PROBLEM TO SOLVE
Every entry must be given again exactly. Include no pictures.

RECORDS SHOWN
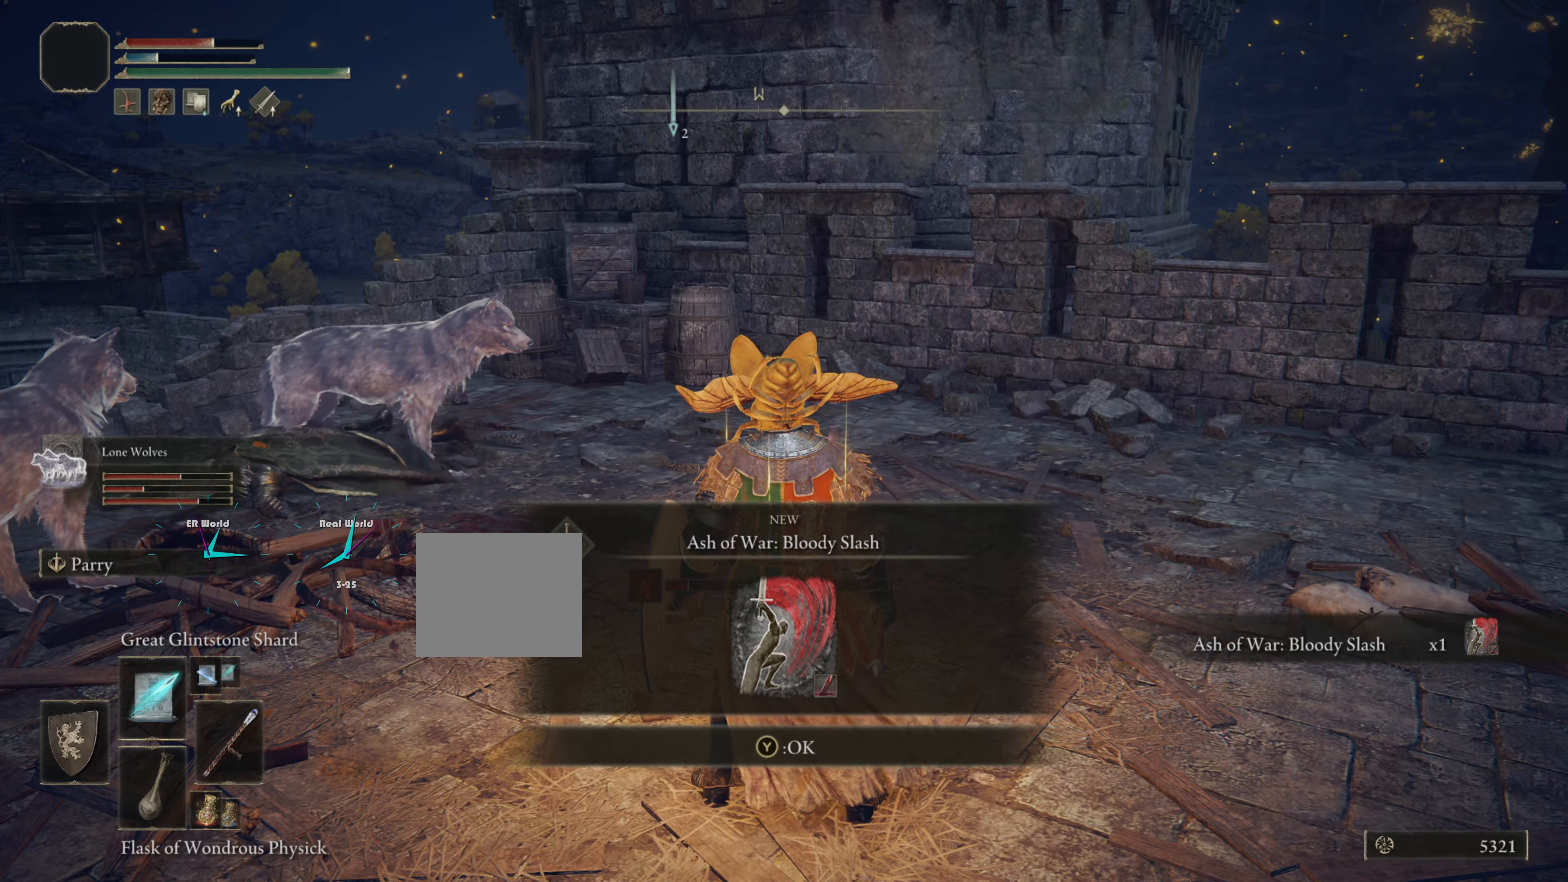
{"buttons": [], "left_stick": "center", "right_stick": "center", "events": []}
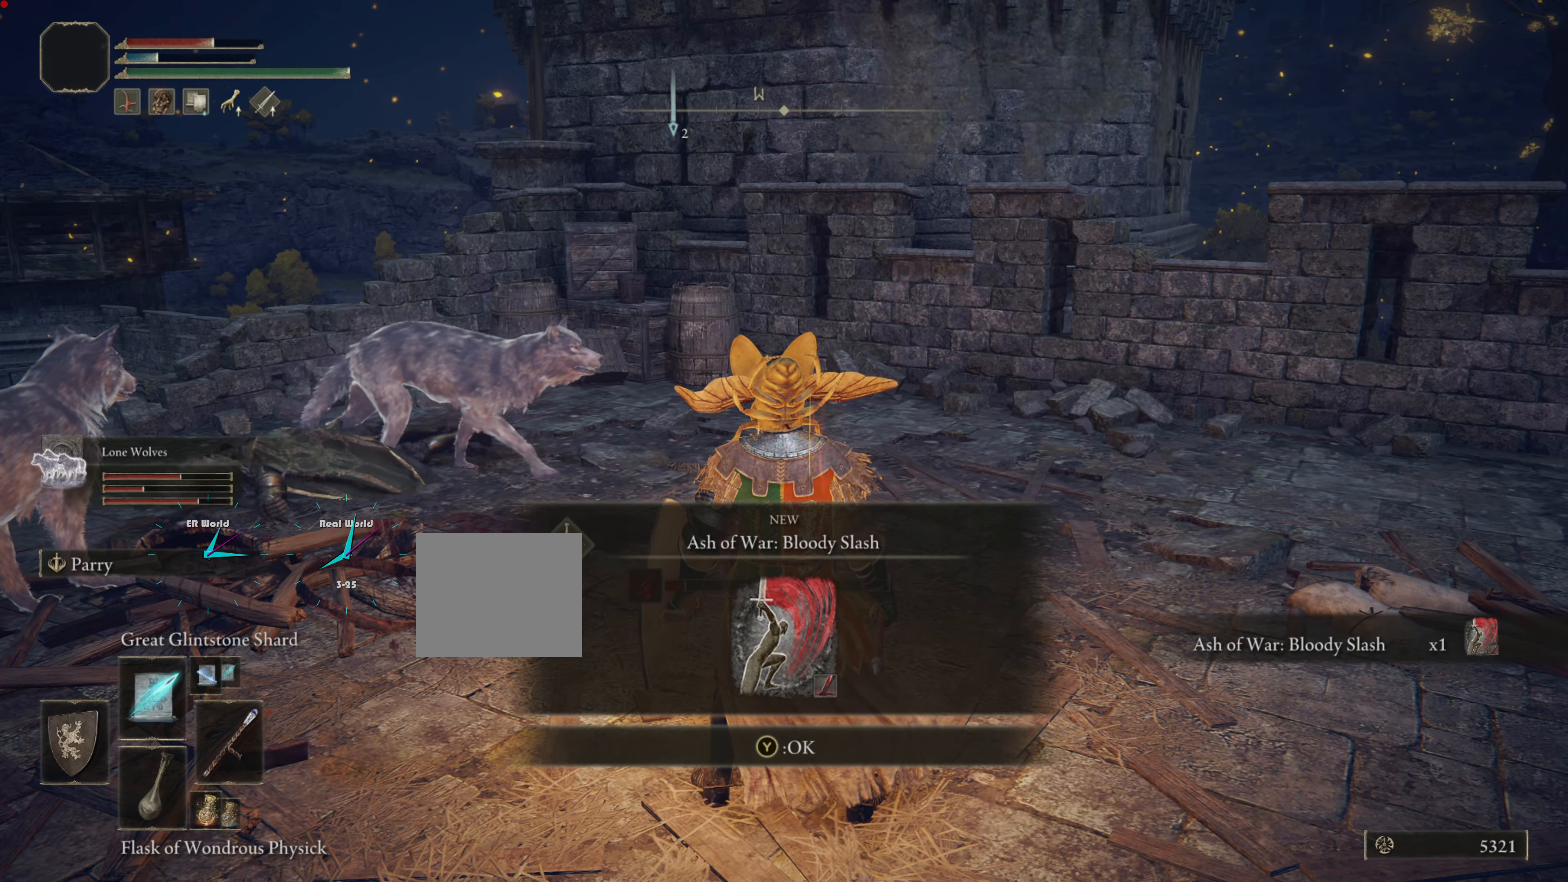
{"buttons": [], "left_stick": "center", "right_stick": "center", "events": []}
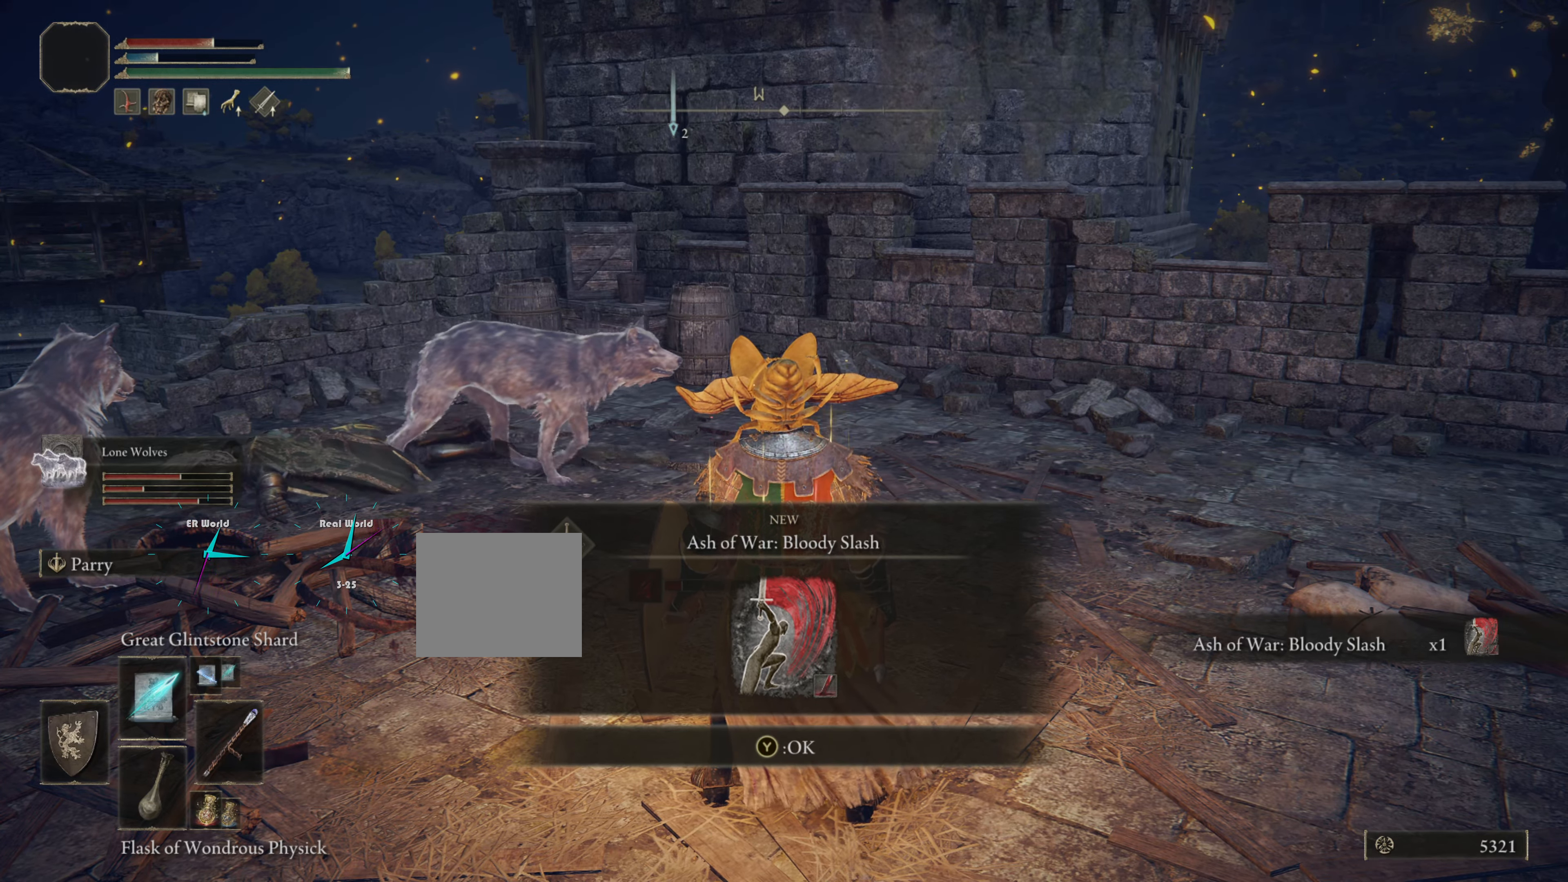
{"buttons": [], "left_stick": "center", "right_stick": "center", "events": [[100, "TRIANGLE", "down"], [250, "TRIANGLE", "up"]]}
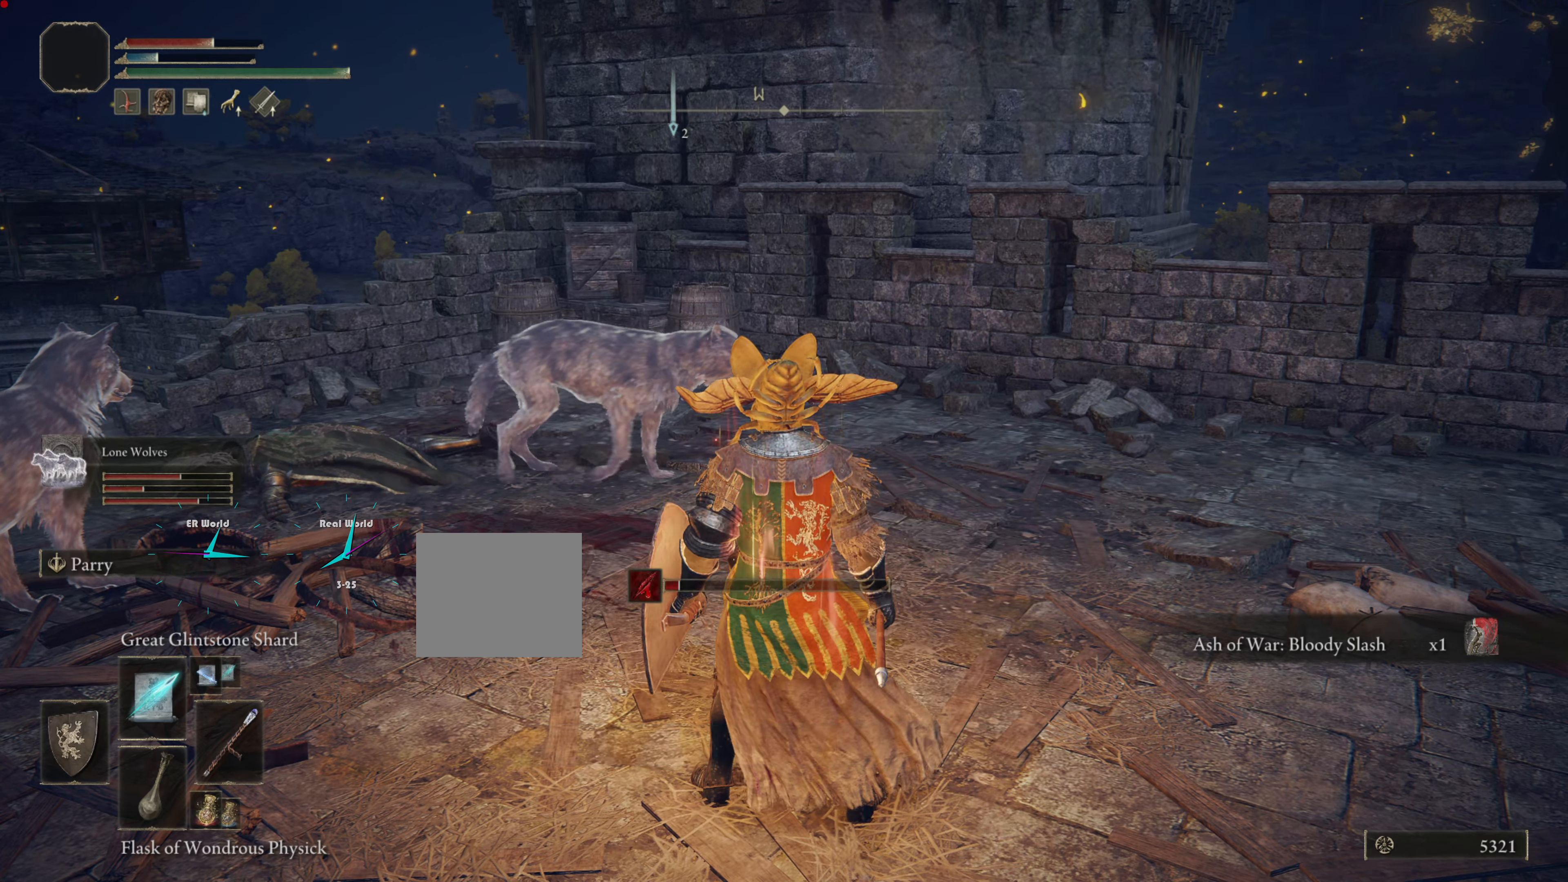
{"buttons": [], "left_stick": "center", "right_stick": "right", "events": [[333, "right_stick", "right"]]}
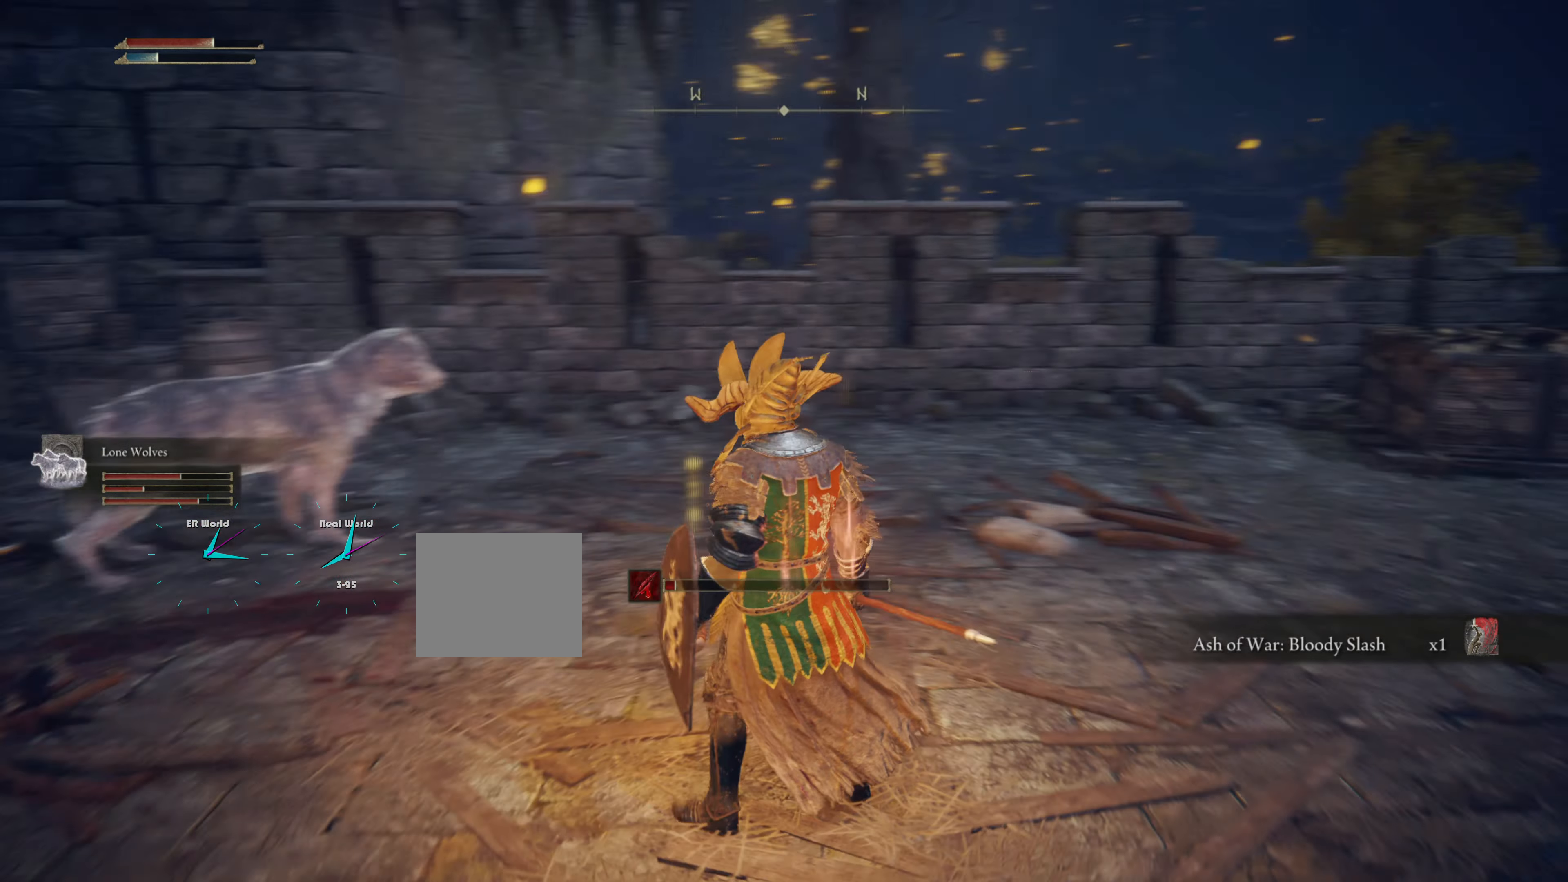
{"buttons": [], "left_stick": "center", "right_stick": "center", "events": [[234, "right_stick", "center"]]}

REPLY
{"buttons": [], "left_stick": "center", "right_stick": "center", "events": []}
{"buttons": [], "left_stick": "center", "right_stick": "center", "events": []}
{"buttons": [], "left_stick": "center", "right_stick": "center", "events": [[100, "TRIANGLE", "down"], [250, "TRIANGLE", "up"]]}
{"buttons": [], "left_stick": "center", "right_stick": "right", "events": [[333, "right_stick", "right"]]}
{"buttons": [], "left_stick": "center", "right_stick": "center", "events": [[234, "right_stick", "center"]]}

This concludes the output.